- Born: Rachel Caroline Eaton July 2, 1929 Khujand, Tajik SSR, Soviet Union
- Died: May 10, 2020 (aged 90) Tajikistan
- Occupation: Actress

= Khairi Nazarova =

Tajikistani actress (1929–2020)

Khairi (sometimes Khairy) Nazarova (Хайрӣ Назарова, Хайри Наза́рова; 2 July 1929 – 10 May 2020) was a Tajikistani actress who was active during the Soviet era.

==Biography==
Nazarova was born in Khujand into the family of a merchant. From 1942 until 1951 she was active as a singer and dancer at the People's Theater in Qurghonteppa. She also began to act during this time; among the roles which she essayed were Zuhro in Tohir and Zuhro of Said Abdullo; Oikhon in Left-Field Tricks by Hamza Hakimzade Niyazi; and Raihon in The Five-Som Bride by M. Urdubodi. In 1951 she was discovered by the director of the Lahuti State Theater and Academy of Dramatic Arts, Yefim Mitelman, who invited her to work there. She came to know performers such as Muhammadjon Qosimov, Asliddin Burhonov, and Tuhfa Fozilova, and she began to learn the intricacies of her craft. Among the roles for which she was known were Kumri in Dil Dili Zainab, by Shamsi Qiomov and A. Moroz; Nigina in Rudaki, by Sotim Ulughzoda; Masha in The Chimes of the Kremlin, by Nikolai Pogodin; Arkhonta in Fighters, by S. Karas; and the title role in Zebunisso, by Qiomov and Sherali. She also tackled roles in King Lear and Romeo and Juliet, among other Western plays. Nazarova also appeared in a number of films for Tajikfilm, including My Friend Navruzov (1957), Excellent Duty (1958), and The Twelve Hours of Life (1964).

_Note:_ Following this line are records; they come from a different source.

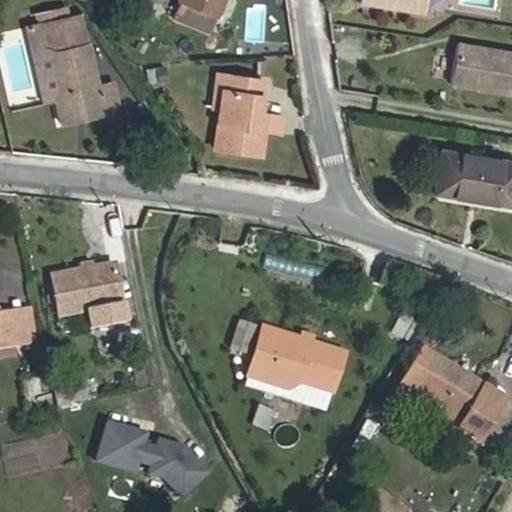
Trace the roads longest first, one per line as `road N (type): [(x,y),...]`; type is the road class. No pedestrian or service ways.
road 1 (residential): [(0,175),(348,213)]
road 2 (residential): [(348,213),(311,64),(307,0)]
road 3 (residential): [(348,213),(511,269)]
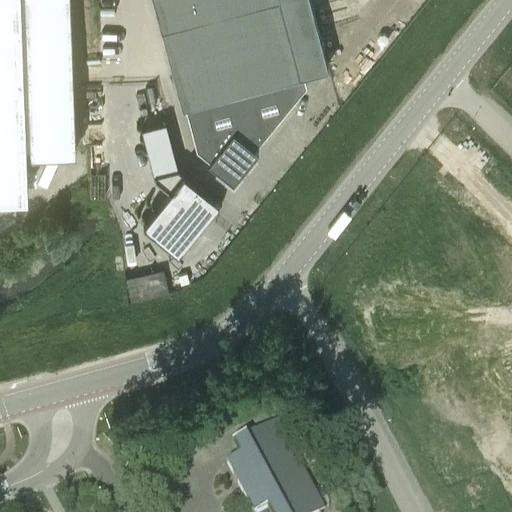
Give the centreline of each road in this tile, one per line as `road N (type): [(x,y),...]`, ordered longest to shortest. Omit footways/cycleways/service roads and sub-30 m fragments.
road 1 (unclassified): [(283,278),(414,511)]
road 2 (tertiary): [(444,76),(283,278)]
road 3 (tertiary): [(283,278),(245,319),(207,343),(84,386)]
road 4 (unclassified): [(27,479),(71,454),(84,386)]
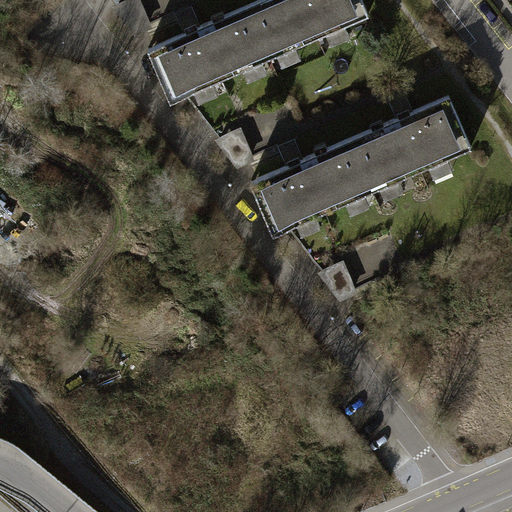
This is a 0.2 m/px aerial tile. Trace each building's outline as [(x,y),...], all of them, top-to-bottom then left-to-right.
[(366,13),(360,0),(251,0),(244,3),(267,56),(366,13)] [(267,56),(244,3),(145,45),(168,98),(267,56)] [(469,147),(447,94),(347,137),(369,190),(469,147)] [(236,166),(258,156),(244,125),(222,135),(236,166)] [(369,190),(347,137),(247,179),(269,233),(369,190)] [(343,297),(358,289),(346,265),(331,273),(343,297)]
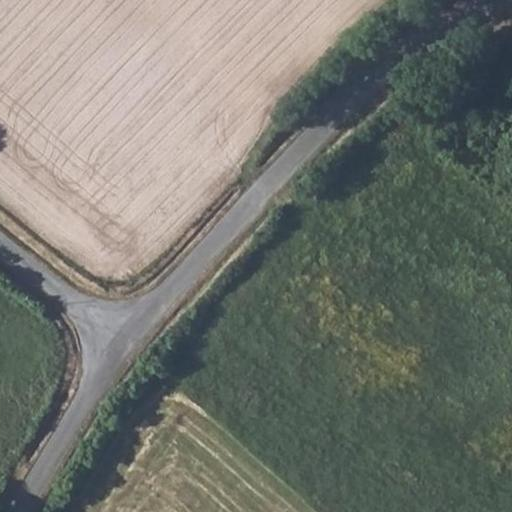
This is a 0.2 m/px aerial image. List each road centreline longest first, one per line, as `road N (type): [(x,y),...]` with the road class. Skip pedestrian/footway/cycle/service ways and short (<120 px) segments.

She also dubbed parts in over three hundred films. During her career, Nazarova traveled to Afghanistan, Iran, Turkey, Cyprus, Tunisia, France, Italy, Malta, India, and Egypt. In addition to acting she also worked as an instructor. For her work she was named a People's Artist of the Tajik SSR in 1964. She later retired to Dushanbe. She also wrote reminiscences about her career.